What does cooking with heritage breed protein mean to you?

A. Every animal is different–not just in breed–but each animal. When you cook with heritage breeds it is important to know the general traits–fat ratios and such–but also to understand if it was grass-fed or grain finished, pastured for its entire life, what season was it harvested–it all matters.

When did you first cook outdoors / with fire and why?

A. When I was 8 years old I cooked my first whole hog. I had witnessed the process in my family’s restaurant and on our backyard pits throughout my childhood but when I was 8, my father said I was ready. The rest is history.

What farms do you typically source from in Atlanta?  And why?

A. Because there are Rodney Scott’s BBQ restaurants in several cities now, we can’t source from just one farm. We have a resource that helps us find animals in multiple regions. When we do special events and catering where we can use them, we like to use White Oak Pastures, Creekstone, Snake River, and Niman Ranch.

What is your favorite protein to cook? How do you like to prepare it?

A. Whole Hog. Cooked whole, over live coals for many hours. Flip it to crunch the skin, mop it with Rodney’s Sauce, hand pull the meat from the bone mixing the meats from all of the regions of the animal–belly, shoulder, ham, etc… then serve! No better way!

Do you have any advice for beginners who want to try outdoor fire cooking?

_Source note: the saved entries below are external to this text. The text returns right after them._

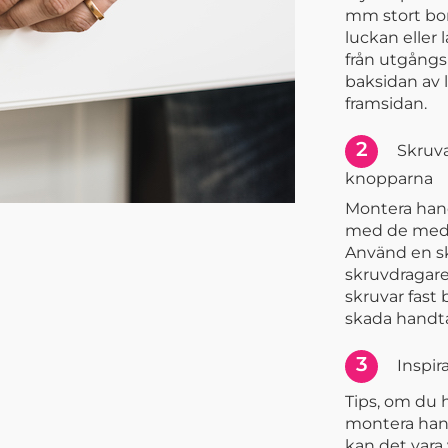
mm stort bor
luckan eller 
från utgång
baksidan av 
framsidan.
2
Skruva
knopparna
Montera han
med de medf
Använd en s
skruvdragare.
skruvar fast
skada handta
3
Inspir
Tips, om du 
montera han
kan det vara 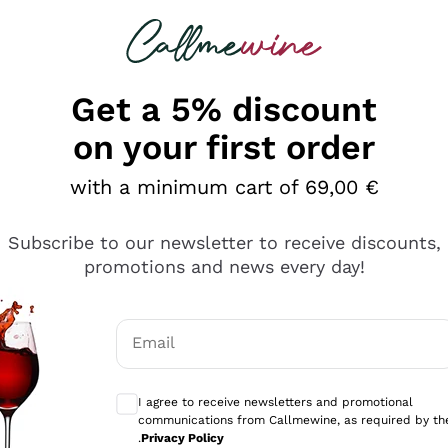
 looking for
Champagne
Sparkling Wines
Al
Get a 5% discount
on your first order
with a minimum cart of 69,00 €
Subscribe to our newsletter to receive discounts,
promotions and news every day!
Email
Optional consents to receive communicati
I agree to receive newsletters and promotional
communications from Callmewine, as required by th
tanti prodotti diversi e con un ampio range di prezzo. Le 
.
Privacy Policy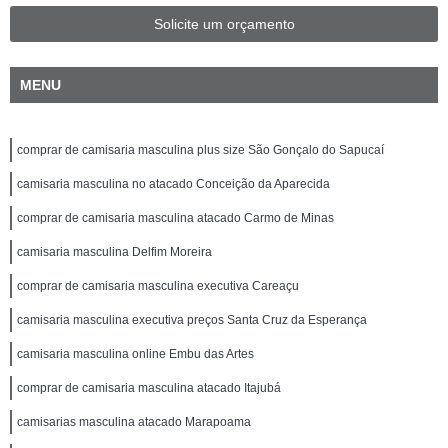
Solicite um orçamento
MENU
comprar de camisaria masculina plus size São Gonçalo do Sapucaí
camisaria masculina no atacado Conceição da Aparecida
comprar de camisaria masculina atacado Carmo de Minas
camisaria masculina Delfim Moreira
comprar de camisaria masculina executiva Careaçu
camisaria masculina executiva preços Santa Cruz da Esperança
camisaria masculina online Embu das Artes
comprar de camisaria masculina atacado Itajubá
camisarias masculina atacado Marapoama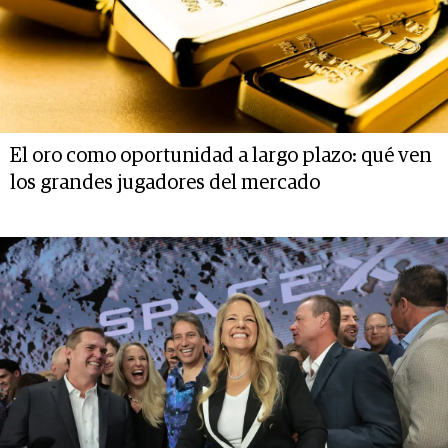
El oro como oportunidad a largo plazo: qué ven
los grandes jugadores del mercado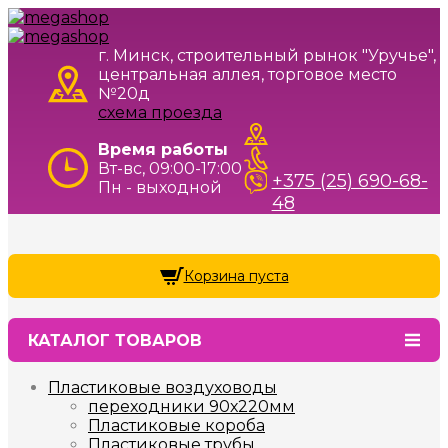
г. Минск, строительный рынок "Уручье",
центральная аллея, торговое место
№20д
схема проезда
Время работы
Вт-вс, 09:00-17:00
+375 (25) 690-68-
Пн - выходной
48
Корзина пуста
КАТАЛОГ ТОВАРОВ
Пластиковые воздуховоды
переходники 90х220мм
Пластиковые короба
Пластиковые трубы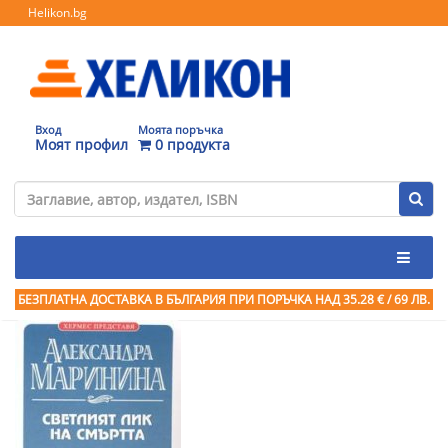
Helikon.bg
Вход
Моята поръчка
Моят профил
0 продукта
БЕЗПЛАТНА ДОСТАВКА В БЪЛГАРИЯ ПРИ ПОРЪЧКА
НАД 35.28 € / 69 ЛВ.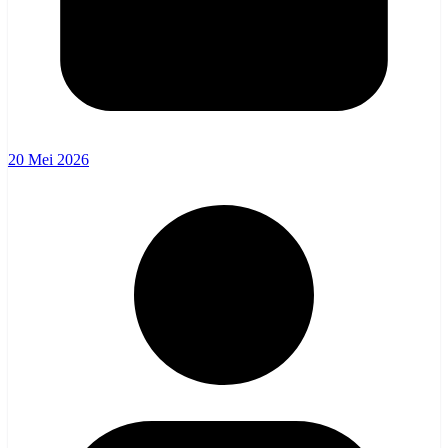
20 Mei 2026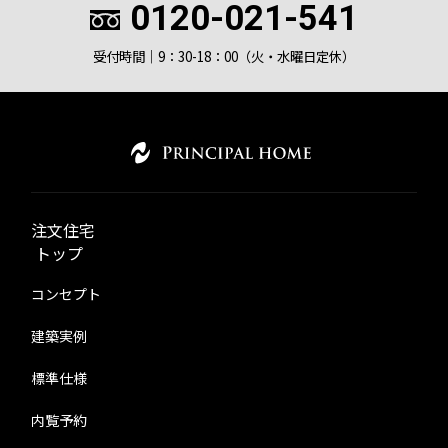
0120-021-541
受付時間｜9：30-18：00（火・水曜日定休）
注文住宅
トップ
コンセプト
建築実例
標準仕様
内覧予約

A. Do some research and gather your tools. You can get instructions for building a backyard bbq pit from my book, Rodney Scott’s World of BBQ along with a list of tools, ingredients, and techniques. Get some friends, some beer, and tell some tales while you wait.

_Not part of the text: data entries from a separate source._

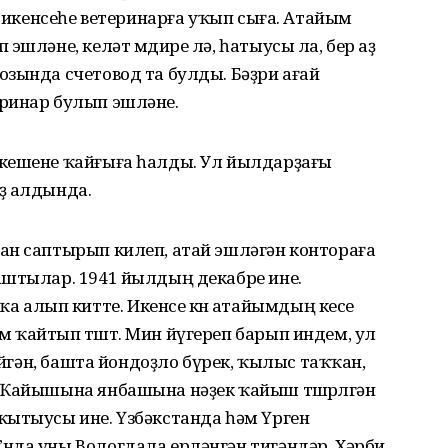
, икенсеһе ветеринарға уҡып сыға. Атайым
эшләне, келәт мөдире лә, һатыусы ла, бер аҙ
зында счетовод та булды. Бәҙри ағай
ринар булып эшләне.
 кешене ҡайғыға һалды. Ул йылдарҙағы
ҙ алдында.
ан саптырып килеп, атай эшләгән контораға
аштылар. 1941 йылдың декабре ине.
алып китте. Икенсе көнө атайымдың кесе
ҡайтып төштө. Мин йүгереп барып индем, ул
кейгән, башта йондоҙло бүрек, ҡылыс таҡҡан,
 Ҡайышына янбашына нәҙек ҡайыш төшөрөлгән
ҡытыусы ине. Үзбәкстанда һәм Үрген
нда уны Вологдала ерләнгән тигәндәр. Хәрби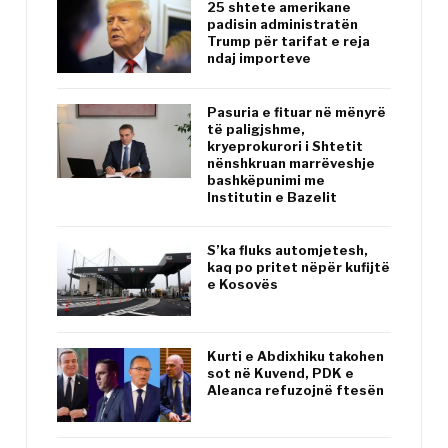
25 shtete amerikane
padisin administratën
Trump për tarifat e reja
ndaj importeve
Pasuria e fituar në mënyrë
të paligjshme,
kryeprokurori i Shtetit
nënshkruan marrëveshje
bashkëpunimi me
Institutin e Bazelit
S’ka fluks automjetesh,
kaq po pritet nëpër kufijtë
e Kosovës
Kurti e Abdixhiku takohen
sot në Kuvend, PDK e
Aleanca refuzojnë ftesën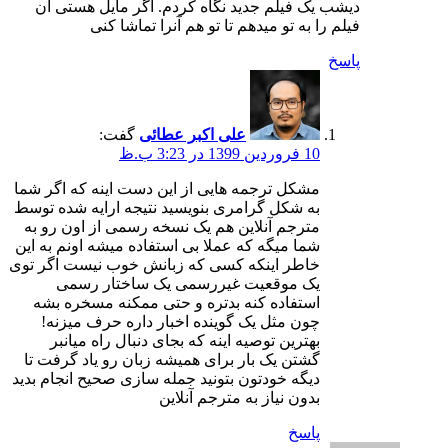
دیشب یک فیلم جدید نگاه کردم. اگر مایل هستی آن
فیلم را به تو میدهم تا تو هم آنرا تماشا کنی
پاسخ
علی اکبر عطائی
گفت:
10 فروردین 1399 در 3:23 ب.ظ
مشکل ترجمه هایی از این دست اینه که اگر شما
به شکل گرامری بنویسید نتیجه ارایه شده توسط
مترجم آنلاین هم یک نسخه رسمی از اون رو به
شما میگه که عملا بی استفاده میشه اونم به این
خاطر اینکه کسی که زبانش خوب نیست اگر توی
یک موقعیت غیررسمی یک ساختار رسمی
استفاده کنه بدتره و حتی ممکنه مسخره بشه
چون مثل یک گوینده اخبار داره حرف میزنه!
بهترین توصیه اینه که بجای دنبال راه میانبر
گشتن یک بار برای همیشه زبان رو یاد گرفت تا
دیگه خودتون بتونید جمله سازی صحیح انجام بدید
بدون نیاز به مترجم آنلاین
پاسخ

Did you always want to become a chef? Who or what inspired you?

A. I’ve done a few other jobs in my life but they are always related to the restaurant. For instance, I used to go out and cut up the wood that we used in our burn barrels to make our charcoal. Meaning, if someone in our region had a big tree fall, they would call us and we would come out and cut up the tree and haul it away. So basically, a tree service that provided us with the wood. Cooking whole hogs and cutting wood are both hard jobs but I was inspired to branch out on my own by my partner and fellow BBQ restaurateur, Nick Pihakis. We opened the first Rodney Scott’s Whole Hog BBQ in 2017 and now we have 5 locations with more on the horizon!

Must-have ingredient when cooking?

A. Love.

What is the most unusual thing you’ve cooked over fire?

A. At the South Beach Food and Wine festival a few years ago, my friends and I cooked a “feast of 7 meats” on a special spit cooker over live fire. Pork, chicken, lamb, beef, turkey, goat, and sausage.